Die wahrscheinlich größte Herausforderung in der Firmengeschichte ist die Transformation zur Klimaneutralität. Auf der Basis der strategischen Neu-Ausrichtung „Zukunft G“ soll unsere Geschäftstätigkeit bis 2040 klimaneutral erfolgen. Als Unternehmen der Daseinsvorsorge in Berlin und Brandenburg haben wir eine besondere Vorbildrolle, den Klima- und Umweltschutz in der gesamten Metropolregion dauerhaft und nachhaltig zu unterstützen.
 

"Die größte Herausforderung für uns
ist die Dekarbonisierung des Wärmemarktes."

Mit der Corporate Sustainability Reporting Directive (CSRD) werden nun umfassende Vorgaben gemacht, wonach Unternehmen dazu verpflichtet sind, ihre Nachhaltigkeitsleistungen nach einem EU-Berichtsstandard transparent zu machen. Damit soll sichergestellt werden, dass Unternehmen in der Umsetzung ihrer Nachhaltigkeitsziele ins Handeln kommen.

Wir sind als Unternehmensgruppe gut auf diese neuen Anforderungen vorbereitet. Bereits seit mehreren Jahren berichten wir basierend auf anerkannten Standards und in Anlehnung an die 17 Ziele für nachhaltige Entwicklung der UN über unsere Nachhaltigkeitsaktivitäten.

Die größte Herausforderung für uns: Die Dekarbonisierung des Wärmemarktes. Über die Hälfte des Gebäudebestandes in Berlin und in unseren Versorgungsgebieten im westlichen und südöstlichen Teil Brandenburgs werden heute über das circa 14.000 km lange Gasverteilnetz der Netzgesellschaft Berlin-Brandenburg (NBB), einer Tochtergesellschaft der Gasag Gruppe, mit Erdgas versorgt. Darüber hinaus noch viele Industrie- und Gewerbekunden. In einer klimaneutralen Welt muss die Bereitstellung von Erdgas künftig durch klimafreundliche Lösungen ersetzt werden.

"Ein wesentliches Element unserer Strategie ist die Integration der regionalen EE- und Effizienzpotenziale in unser Angebotsportfolio."

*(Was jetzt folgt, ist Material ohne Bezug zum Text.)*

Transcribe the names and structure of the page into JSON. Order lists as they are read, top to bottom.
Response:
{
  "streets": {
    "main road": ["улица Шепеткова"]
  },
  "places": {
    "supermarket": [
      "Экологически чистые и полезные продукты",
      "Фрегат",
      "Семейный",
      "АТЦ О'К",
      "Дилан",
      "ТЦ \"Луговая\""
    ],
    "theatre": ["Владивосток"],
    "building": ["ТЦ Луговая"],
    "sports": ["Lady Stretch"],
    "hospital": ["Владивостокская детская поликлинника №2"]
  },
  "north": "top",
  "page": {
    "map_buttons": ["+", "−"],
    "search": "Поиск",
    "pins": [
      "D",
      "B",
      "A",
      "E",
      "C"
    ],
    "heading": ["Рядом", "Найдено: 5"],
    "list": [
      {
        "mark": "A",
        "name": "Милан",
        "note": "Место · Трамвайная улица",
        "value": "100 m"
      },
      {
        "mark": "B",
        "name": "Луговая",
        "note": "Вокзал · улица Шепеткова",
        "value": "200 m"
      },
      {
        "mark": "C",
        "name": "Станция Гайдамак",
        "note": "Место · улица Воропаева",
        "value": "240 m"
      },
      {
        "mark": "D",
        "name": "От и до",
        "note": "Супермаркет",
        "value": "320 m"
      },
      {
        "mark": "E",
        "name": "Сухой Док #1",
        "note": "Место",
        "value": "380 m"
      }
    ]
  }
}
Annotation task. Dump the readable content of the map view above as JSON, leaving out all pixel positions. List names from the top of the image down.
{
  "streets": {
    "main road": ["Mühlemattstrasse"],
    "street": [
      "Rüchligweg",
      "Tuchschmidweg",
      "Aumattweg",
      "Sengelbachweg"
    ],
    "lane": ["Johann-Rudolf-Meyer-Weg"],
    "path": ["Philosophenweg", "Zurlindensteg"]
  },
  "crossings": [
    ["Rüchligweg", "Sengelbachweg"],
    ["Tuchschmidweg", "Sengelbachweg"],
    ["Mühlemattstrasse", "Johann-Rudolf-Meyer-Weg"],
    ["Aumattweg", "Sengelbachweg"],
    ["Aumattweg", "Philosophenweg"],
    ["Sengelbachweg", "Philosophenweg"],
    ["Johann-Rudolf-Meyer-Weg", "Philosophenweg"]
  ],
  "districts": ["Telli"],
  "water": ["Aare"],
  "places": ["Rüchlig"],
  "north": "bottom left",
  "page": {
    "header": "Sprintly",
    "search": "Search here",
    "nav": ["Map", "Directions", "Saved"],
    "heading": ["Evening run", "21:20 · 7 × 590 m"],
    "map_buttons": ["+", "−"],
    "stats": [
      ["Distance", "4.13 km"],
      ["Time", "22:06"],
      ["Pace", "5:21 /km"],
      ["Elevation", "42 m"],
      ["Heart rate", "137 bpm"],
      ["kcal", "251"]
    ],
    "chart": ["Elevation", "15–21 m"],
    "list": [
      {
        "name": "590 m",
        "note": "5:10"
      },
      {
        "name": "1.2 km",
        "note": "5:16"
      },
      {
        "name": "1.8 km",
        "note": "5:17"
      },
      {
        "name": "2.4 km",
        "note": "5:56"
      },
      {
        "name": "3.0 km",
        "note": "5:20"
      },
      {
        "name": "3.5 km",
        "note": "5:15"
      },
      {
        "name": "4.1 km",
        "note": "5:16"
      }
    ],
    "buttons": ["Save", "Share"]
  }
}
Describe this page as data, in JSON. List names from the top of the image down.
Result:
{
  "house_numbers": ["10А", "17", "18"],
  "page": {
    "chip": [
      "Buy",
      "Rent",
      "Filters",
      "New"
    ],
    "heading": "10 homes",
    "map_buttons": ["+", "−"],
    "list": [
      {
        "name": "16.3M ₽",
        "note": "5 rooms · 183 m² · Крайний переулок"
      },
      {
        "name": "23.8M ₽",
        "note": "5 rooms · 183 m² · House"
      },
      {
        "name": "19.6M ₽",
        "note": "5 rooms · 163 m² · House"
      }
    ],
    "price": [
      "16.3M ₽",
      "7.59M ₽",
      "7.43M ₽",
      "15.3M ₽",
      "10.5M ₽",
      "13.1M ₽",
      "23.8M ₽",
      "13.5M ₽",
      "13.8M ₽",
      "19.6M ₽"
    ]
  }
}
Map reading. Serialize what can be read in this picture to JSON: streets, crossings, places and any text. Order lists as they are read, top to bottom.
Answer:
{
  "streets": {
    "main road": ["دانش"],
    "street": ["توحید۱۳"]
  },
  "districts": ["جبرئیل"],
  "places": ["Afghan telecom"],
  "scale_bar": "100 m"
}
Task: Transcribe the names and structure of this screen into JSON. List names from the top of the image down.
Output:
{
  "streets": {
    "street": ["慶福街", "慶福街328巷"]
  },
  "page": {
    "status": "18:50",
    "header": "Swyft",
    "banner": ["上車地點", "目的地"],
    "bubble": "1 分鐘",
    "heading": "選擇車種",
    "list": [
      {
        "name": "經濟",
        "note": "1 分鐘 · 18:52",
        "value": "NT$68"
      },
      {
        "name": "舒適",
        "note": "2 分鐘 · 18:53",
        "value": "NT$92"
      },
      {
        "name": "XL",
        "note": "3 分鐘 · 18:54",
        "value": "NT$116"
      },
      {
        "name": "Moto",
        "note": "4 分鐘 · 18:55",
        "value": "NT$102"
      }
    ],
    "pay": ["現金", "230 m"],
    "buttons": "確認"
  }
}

Klar ist: Mit dem Vorrang für Erneuerbare werden Wärmepumpen und Wärmenetze perspektivisch Versorgungsanteile von Erdgas übernehmen. Ein wesentliches Element unserer Strategie ist also die Integration der regionalen EE- und Effizienzpotenziale in unser Angebotsportfolio, und zwar für alle 700.000 Kundinnen und Kunden im B2B- bzw. B2C-Bereich.

Für Berlin bedeutet dieser Ansatz insbesondere die verstärkte Nutzung innerstädtischer Potenziale, im Wesentlichen also der Geothermie- und Abwärmepotenziale der Stadt. Eine besondere Rolle spielt hierbei die Gasag-Tochter Gasag Solution Plus. Sie entwickelt erfolgreich innovative und klimaneutrale Projekte für große Gebäude und Wohn- und Gewerbe-Quartiere.

"Erstmals wurde in Berliner Sozialbau aus den
1970er Jahren erfolgreich Rechenabwärme integriert,"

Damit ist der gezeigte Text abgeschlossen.